Task details —
Every line that contains "probation" must be located and copied from the data.
================================
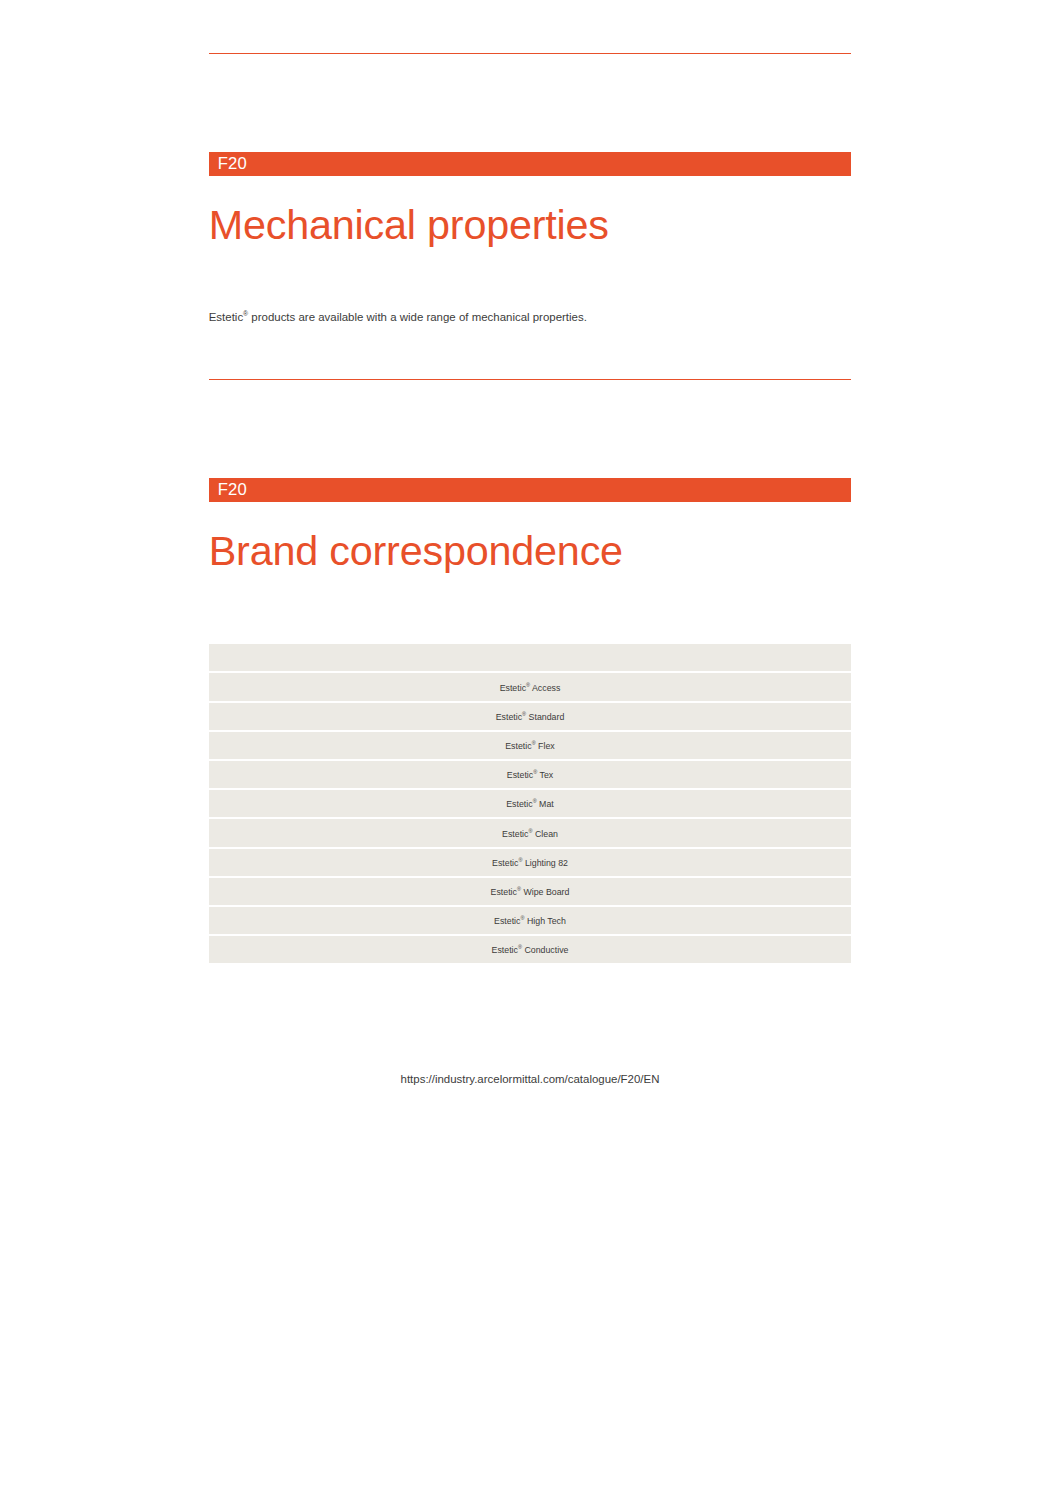F20
Mechanical properties
Estetic® products are available with a wide range of mechanical properties.
F20
Brand correspondence
| Estetic ® Access |
| Estetic ® Standard |
| Estetic ® Flex |
| Estetic ® Tex |
| Estetic ® Mat |
| Estetic ® Clean |
| Estetic ® Lighting 82 |
| Estetic ® Wipe Board |
| Estetic ® High Tech |
| Estetic ® Conductive |
https://industry.arcelormittal.com/catalogue/F20/EN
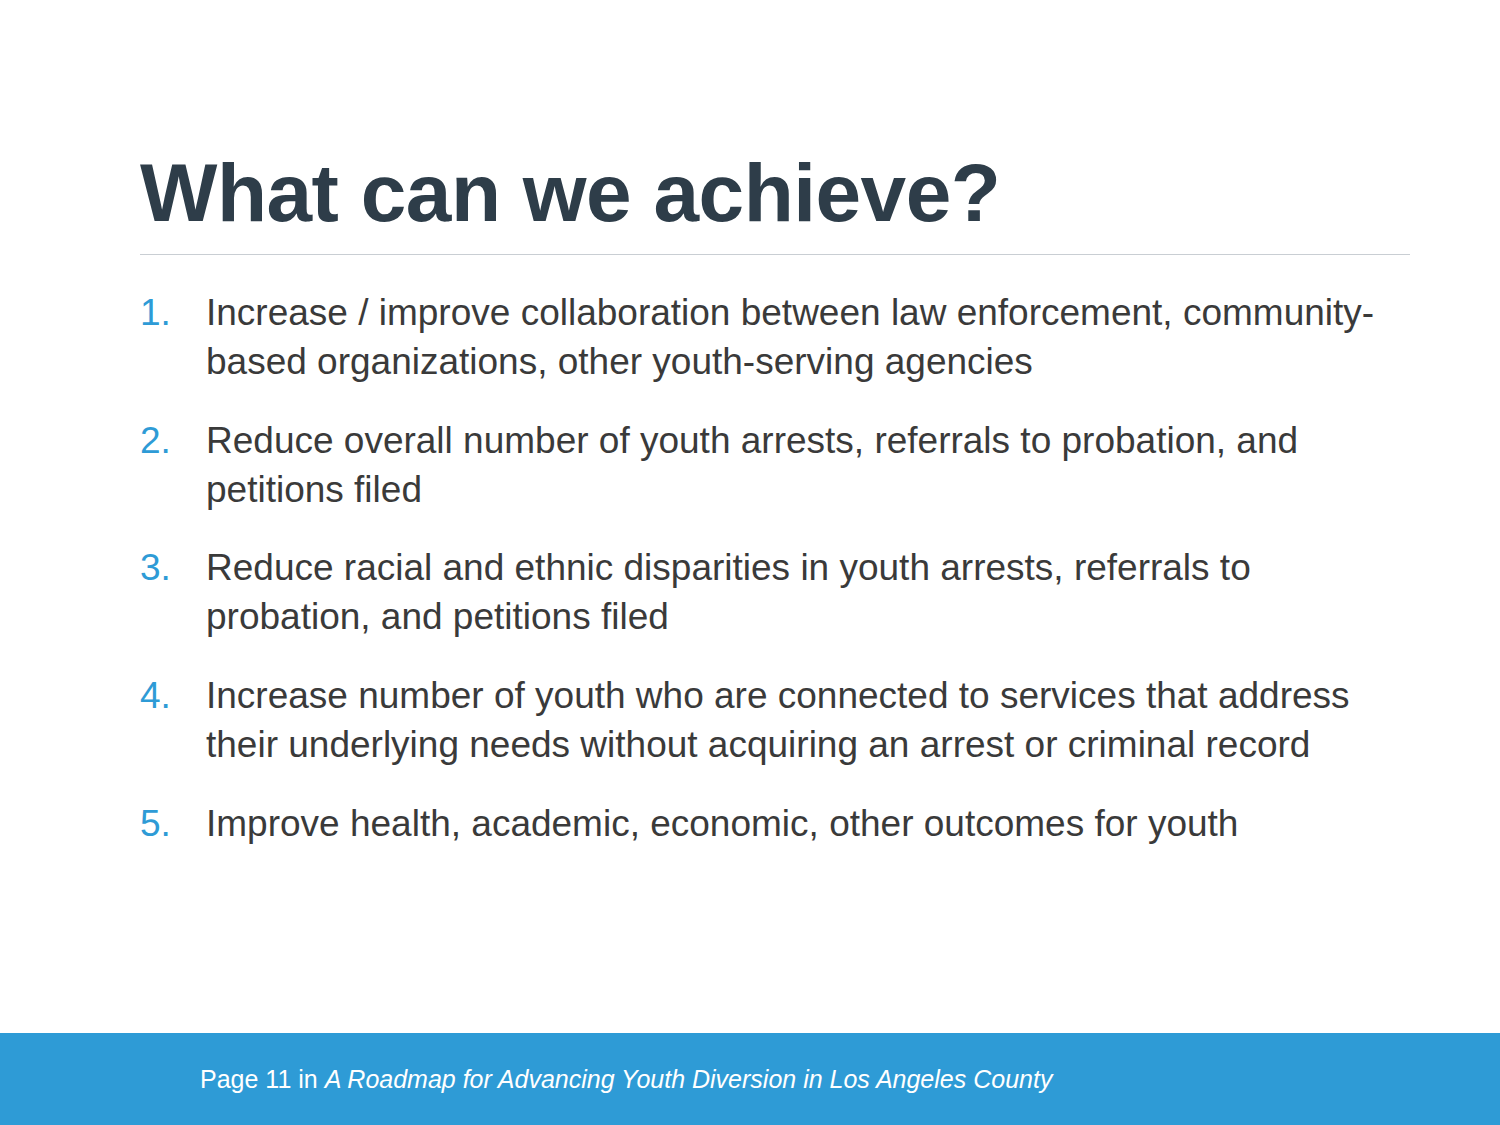What can we achieve?
Increase / improve collaboration between law enforcement, community-based organizations, other youth-serving agencies
Reduce overall number of youth arrests, referrals to probation, and petitions filed
Reduce racial and ethnic disparities in youth arrests, referrals to probation, and petitions filed
Increase number of youth who are connected to services that address their underlying needs without acquiring an arrest or criminal record
Improve health, academic, economic, other outcomes for youth
Page 11 in A Roadmap for Advancing Youth Diversion in Los Angeles County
================================
Exercise output —
Reduce overall number of youth arrests, referrals to probation, and petitions filed
Reduce racial and ethnic disparities in youth arrests, referrals to probation, and petitions filed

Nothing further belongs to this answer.